RTO Limited (NZX:RTO) reported a net loss of NZD 173,831 for the year ended 31 March 2026, more than tripling the prior year’s deficit of NZD 55,236. The company recorded no business activities during the period, maintaining its status as a non-trading entity following the wind-down of its mortgage lending operations in 2023.

Operating expenses were trimmed to NZD 243,862 from NZD 366,118 the previous year, reflecting the company’s minimal operational footprint. Interest income also fell sharply to just over NZD 1,000. Despite the losses, RTO holds positive equity of NZD 187,125, down from NZD 361,000 a year earlier.

Board Focused on Reverse Takeover Strategy

The RTO board remains committed to transforming the company into a vehicle for a reverse takeover (RTO) transaction. This strategy involves acquiring a suitable business, which would then become a subsidiary of RTO, effectively relisting the acquired business on the NZX Main Board.

Chair Sean Joyce emphasised the board’s active search for acquisition targets that meet specific criteria, including strong management teams, scalable business models, proprietary intellectual property, and potential for international growth. While discussions have been held with several prospects, no deals have materialised to date.

The company plans to raise additional capital alongside any acquisition to fund growth initiatives. The board is hopeful of progressing a transaction within the calendar year but remains cautious given the early stage of negotiations.

Going Concern Doubts and Shareholder Support

Auditors William Buck issued an unmodified opinion but highlighted material uncertainty regarding RTO’s ability to continue as a going concern. The company’s ability to meet expenses hinges on securing a suitable acquisition and maintaining low operating costs.

Notably, post-balance sheet, RTO secured a NZD 200,000 shareholder loan from its majority owner, Blackwell Global Group Limited, expected to be advanced in July 2026. This funding provides a crucial cash buffer to support ongoing operations and the pursuit of acquisition opportunities.

Capital Structure and Shareholder Base

RTO’s share capital remained unchanged during the year at 10 million ordinary shares following a consolidation in August 2024. Blackwell Global Group Limited holds a dominant 74.08% stake, with founder Michael Sing Chai holding 7.59%. The remainder is widely held among 428 shareholders.

Directors’ fees totalled NZD 138,000, unchanged from the prior year, with Sean Joyce and Craig Alexander serving as independent directors.
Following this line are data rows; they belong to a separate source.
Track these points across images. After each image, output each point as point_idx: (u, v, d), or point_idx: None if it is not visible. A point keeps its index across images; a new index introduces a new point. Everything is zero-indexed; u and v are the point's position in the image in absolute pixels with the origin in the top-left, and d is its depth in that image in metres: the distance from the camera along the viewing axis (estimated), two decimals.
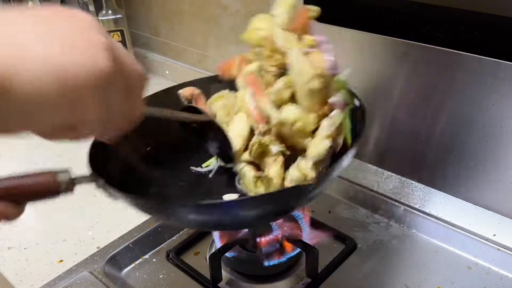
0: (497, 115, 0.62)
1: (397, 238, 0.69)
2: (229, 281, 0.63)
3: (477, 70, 0.62)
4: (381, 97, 0.74)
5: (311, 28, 0.57)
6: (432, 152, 0.71)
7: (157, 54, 1.29)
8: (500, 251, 0.64)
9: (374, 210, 0.75)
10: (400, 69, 0.70)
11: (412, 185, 0.74)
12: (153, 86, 1.27)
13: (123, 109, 0.33)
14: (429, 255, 0.66)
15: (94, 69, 0.29)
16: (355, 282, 0.63)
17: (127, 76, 0.32)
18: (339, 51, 0.70)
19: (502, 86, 0.60)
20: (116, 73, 0.30)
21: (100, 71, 0.29)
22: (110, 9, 1.10)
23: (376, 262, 0.66)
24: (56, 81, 0.27)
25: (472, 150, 0.66)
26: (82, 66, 0.28)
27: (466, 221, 0.68)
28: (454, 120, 0.67)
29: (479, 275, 0.63)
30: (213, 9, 1.05)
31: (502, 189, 0.65)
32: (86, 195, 0.83)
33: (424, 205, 0.72)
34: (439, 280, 0.62)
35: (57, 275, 0.64)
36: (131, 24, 1.31)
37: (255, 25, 0.57)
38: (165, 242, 0.71)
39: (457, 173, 0.69)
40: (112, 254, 0.67)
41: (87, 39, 0.29)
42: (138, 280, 0.65)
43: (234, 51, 1.06)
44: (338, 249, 0.67)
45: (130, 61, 0.33)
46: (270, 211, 0.47)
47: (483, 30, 0.61)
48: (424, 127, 0.70)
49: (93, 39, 0.29)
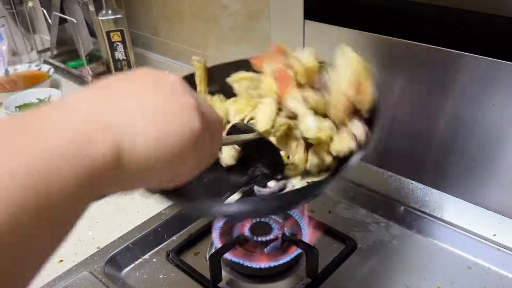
0: (497, 115, 0.62)
1: (397, 238, 0.69)
2: (229, 281, 0.63)
3: (477, 70, 0.62)
4: (381, 97, 0.74)
5: None
6: (432, 152, 0.71)
7: (157, 54, 1.29)
8: (500, 251, 0.64)
9: (374, 210, 0.75)
10: (400, 69, 0.70)
11: (412, 185, 0.74)
12: None
13: (210, 154, 0.37)
14: (429, 255, 0.66)
15: (191, 131, 0.32)
16: (355, 282, 0.63)
17: (212, 126, 0.35)
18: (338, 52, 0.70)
19: (502, 86, 0.60)
20: (204, 128, 0.33)
21: (195, 131, 0.32)
22: (110, 9, 1.10)
23: (376, 262, 0.66)
24: (163, 149, 0.30)
25: (472, 150, 0.66)
26: (182, 131, 0.31)
27: (466, 221, 0.68)
28: (454, 120, 0.67)
29: (479, 275, 0.63)
30: (213, 9, 1.05)
31: (502, 189, 0.65)
32: None
33: (424, 205, 0.72)
34: (439, 280, 0.62)
35: (57, 275, 0.64)
36: (131, 24, 1.30)
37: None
38: (165, 242, 0.71)
39: (457, 173, 0.69)
40: (112, 254, 0.67)
41: (180, 103, 0.32)
42: (138, 280, 0.65)
43: (234, 51, 1.06)
44: (338, 249, 0.67)
45: (211, 111, 0.36)
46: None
47: (483, 30, 0.61)
48: (424, 127, 0.70)
49: (184, 103, 0.32)
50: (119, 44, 1.13)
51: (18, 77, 1.29)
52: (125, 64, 1.15)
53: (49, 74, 1.25)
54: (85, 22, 1.25)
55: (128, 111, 0.29)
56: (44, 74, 1.27)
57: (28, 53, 1.48)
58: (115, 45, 1.13)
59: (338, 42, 0.75)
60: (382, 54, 0.71)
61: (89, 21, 1.24)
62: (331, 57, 0.71)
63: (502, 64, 0.59)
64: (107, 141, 0.27)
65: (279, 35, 0.84)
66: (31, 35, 1.43)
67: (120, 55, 1.14)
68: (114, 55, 1.14)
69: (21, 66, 1.32)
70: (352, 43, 0.74)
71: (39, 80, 1.22)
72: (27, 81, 1.26)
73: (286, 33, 0.82)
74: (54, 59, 1.37)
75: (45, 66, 1.29)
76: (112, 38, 1.12)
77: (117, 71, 1.16)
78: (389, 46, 0.69)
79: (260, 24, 0.95)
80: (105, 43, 1.13)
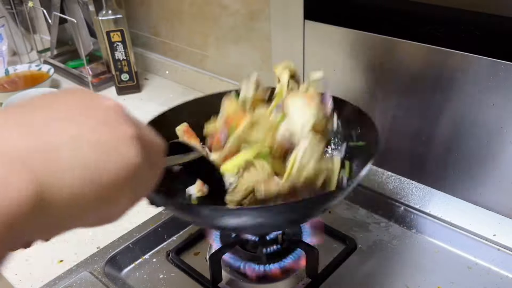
0: (497, 115, 0.62)
1: (397, 238, 0.69)
2: (229, 281, 0.63)
3: (477, 70, 0.62)
4: (381, 97, 0.74)
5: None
6: (432, 152, 0.71)
7: (157, 54, 1.29)
8: (500, 251, 0.64)
9: (374, 210, 0.75)
10: (400, 69, 0.70)
11: (412, 185, 0.74)
12: (153, 86, 1.27)
13: (150, 181, 0.34)
14: (429, 255, 0.66)
15: (128, 164, 0.28)
16: (355, 282, 0.63)
17: (152, 156, 0.32)
18: (338, 52, 0.70)
19: (502, 86, 0.60)
20: (144, 159, 0.30)
21: (133, 164, 0.29)
22: (110, 9, 1.10)
23: (376, 262, 0.66)
24: (92, 183, 0.27)
25: (472, 150, 0.66)
26: (116, 164, 0.28)
27: (466, 221, 0.68)
28: (454, 120, 0.67)
29: (479, 275, 0.63)
30: (213, 9, 1.05)
31: (502, 189, 0.65)
32: None
33: (424, 205, 0.72)
34: (439, 280, 0.62)
35: (57, 275, 0.64)
36: (131, 24, 1.31)
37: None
38: (165, 242, 0.71)
39: (457, 173, 0.69)
40: (112, 254, 0.67)
41: (116, 134, 0.28)
42: (138, 280, 0.65)
43: (234, 51, 1.06)
44: (338, 249, 0.67)
45: (152, 138, 0.33)
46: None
47: (483, 30, 0.61)
48: (424, 127, 0.70)
49: (122, 133, 0.29)
50: (119, 44, 1.13)
51: (18, 77, 1.29)
52: (125, 64, 1.15)
53: (49, 74, 1.25)
54: (85, 22, 1.25)
55: (50, 143, 0.26)
56: (44, 74, 1.27)
57: (28, 53, 1.48)
58: (115, 45, 1.13)
59: (338, 42, 0.76)
60: (382, 54, 0.71)
61: (89, 21, 1.24)
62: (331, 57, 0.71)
63: (502, 64, 0.59)
64: (25, 182, 0.24)
65: (279, 35, 0.83)
66: (31, 35, 1.43)
67: (120, 55, 1.14)
68: (114, 55, 1.14)
69: (21, 66, 1.32)
70: (352, 43, 0.74)
71: (39, 80, 1.22)
72: (27, 81, 1.27)
73: (286, 33, 0.82)
74: (54, 59, 1.37)
75: (45, 66, 1.29)
76: (112, 38, 1.12)
77: (117, 71, 1.16)
78: (389, 46, 0.69)
79: (260, 24, 0.95)
80: (105, 43, 1.13)
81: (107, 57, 1.18)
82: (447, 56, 0.64)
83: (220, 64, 1.12)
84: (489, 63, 0.60)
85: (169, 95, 1.20)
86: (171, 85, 1.25)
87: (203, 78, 1.16)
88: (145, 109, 1.12)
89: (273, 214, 0.49)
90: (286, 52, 0.84)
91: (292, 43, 0.81)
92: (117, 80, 1.18)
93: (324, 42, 0.77)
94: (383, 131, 0.75)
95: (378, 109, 0.75)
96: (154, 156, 0.33)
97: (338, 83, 0.77)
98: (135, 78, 1.19)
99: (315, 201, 0.50)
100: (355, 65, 0.74)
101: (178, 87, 1.24)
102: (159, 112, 0.64)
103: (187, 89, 1.22)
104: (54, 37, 1.34)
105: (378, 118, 0.75)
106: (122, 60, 1.15)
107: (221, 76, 1.13)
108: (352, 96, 0.77)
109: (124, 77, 1.18)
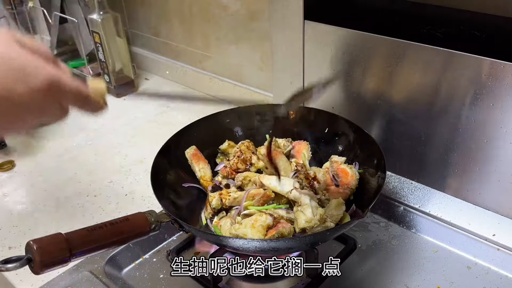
0: (497, 115, 0.62)
1: (397, 238, 0.69)
2: (229, 281, 0.63)
3: (477, 70, 0.62)
4: (381, 97, 0.74)
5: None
6: (432, 152, 0.71)
7: (157, 54, 1.29)
8: (500, 251, 0.64)
9: (374, 210, 0.75)
10: (400, 69, 0.70)
11: (412, 185, 0.74)
12: (153, 86, 1.27)
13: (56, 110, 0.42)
14: (429, 255, 0.67)
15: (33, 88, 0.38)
16: (355, 282, 0.63)
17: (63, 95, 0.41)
18: (338, 52, 0.70)
19: (502, 86, 0.60)
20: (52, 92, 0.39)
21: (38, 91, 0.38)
22: (107, 9, 1.11)
23: (376, 262, 0.66)
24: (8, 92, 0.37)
25: (472, 150, 0.66)
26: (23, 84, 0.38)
27: (466, 221, 0.68)
28: (454, 120, 0.67)
29: (479, 275, 0.63)
30: (213, 9, 1.05)
31: (502, 189, 0.66)
32: (86, 194, 0.84)
33: (424, 205, 0.72)
34: (439, 280, 0.62)
35: (57, 275, 0.64)
36: (131, 24, 1.31)
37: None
38: (165, 242, 0.71)
39: (457, 173, 0.69)
40: (112, 254, 0.67)
41: (34, 63, 0.39)
42: (138, 280, 0.65)
43: (234, 51, 1.06)
44: (338, 249, 0.67)
45: (69, 81, 0.41)
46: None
47: (483, 30, 0.61)
48: (424, 127, 0.70)
49: (37, 63, 0.39)
50: (99, 45, 1.13)
51: None
52: (105, 66, 1.15)
53: None
54: (85, 21, 1.25)
55: None
56: None
57: None
58: (97, 45, 1.14)
59: (337, 42, 0.76)
60: (382, 54, 0.71)
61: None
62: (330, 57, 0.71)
63: (502, 64, 0.59)
64: None
65: (279, 35, 0.84)
66: (31, 35, 1.43)
67: (101, 56, 1.14)
68: (98, 55, 1.15)
69: None
70: (352, 43, 0.74)
71: None
72: None
73: (286, 33, 0.82)
74: None
75: None
76: (95, 38, 1.13)
77: (103, 72, 1.17)
78: (389, 46, 0.69)
79: (260, 24, 0.95)
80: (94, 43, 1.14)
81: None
82: (447, 56, 0.64)
83: (220, 64, 1.12)
84: (489, 63, 0.60)
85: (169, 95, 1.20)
86: (171, 85, 1.25)
87: (203, 78, 1.16)
88: (145, 109, 1.12)
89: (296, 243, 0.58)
90: (286, 52, 0.84)
91: (292, 43, 0.81)
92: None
93: (323, 42, 0.77)
94: (383, 131, 0.75)
95: (378, 109, 0.75)
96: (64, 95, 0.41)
97: (338, 83, 0.77)
98: (113, 81, 1.17)
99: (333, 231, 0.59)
100: (355, 65, 0.74)
101: (178, 87, 1.24)
102: (171, 134, 0.71)
103: (187, 89, 1.22)
104: (54, 37, 1.34)
105: (378, 118, 0.76)
106: (103, 62, 1.15)
107: (221, 76, 1.13)
108: (352, 96, 0.78)
109: (106, 78, 1.17)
The company has no employees and minimal property, plant, and equipment.

What to Watch Next

Investors will be watching closely for any announcements regarding potential acquisition targets or capital raises. The success of RTO’s reverse takeover strategy is critical to its future viability. The timing and outcome of these efforts remain uncertain, and the company’s reliance on shareholder support underscores the risks involved.

Bottom Line?

RTO Limited’s path forward hinges on closing a reverse takeover deal and securing fresh capital, with current losses and going concern doubts underscoring the challenge.

Questions in the middle?

  • Which sectors or types of businesses is RTO prioritising in its reverse takeover search?
  • How soon can RTO realistically expect to complete a transaction and raise growth capital?
  • What contingencies are in place if acquisition discussions fail to materialise this year?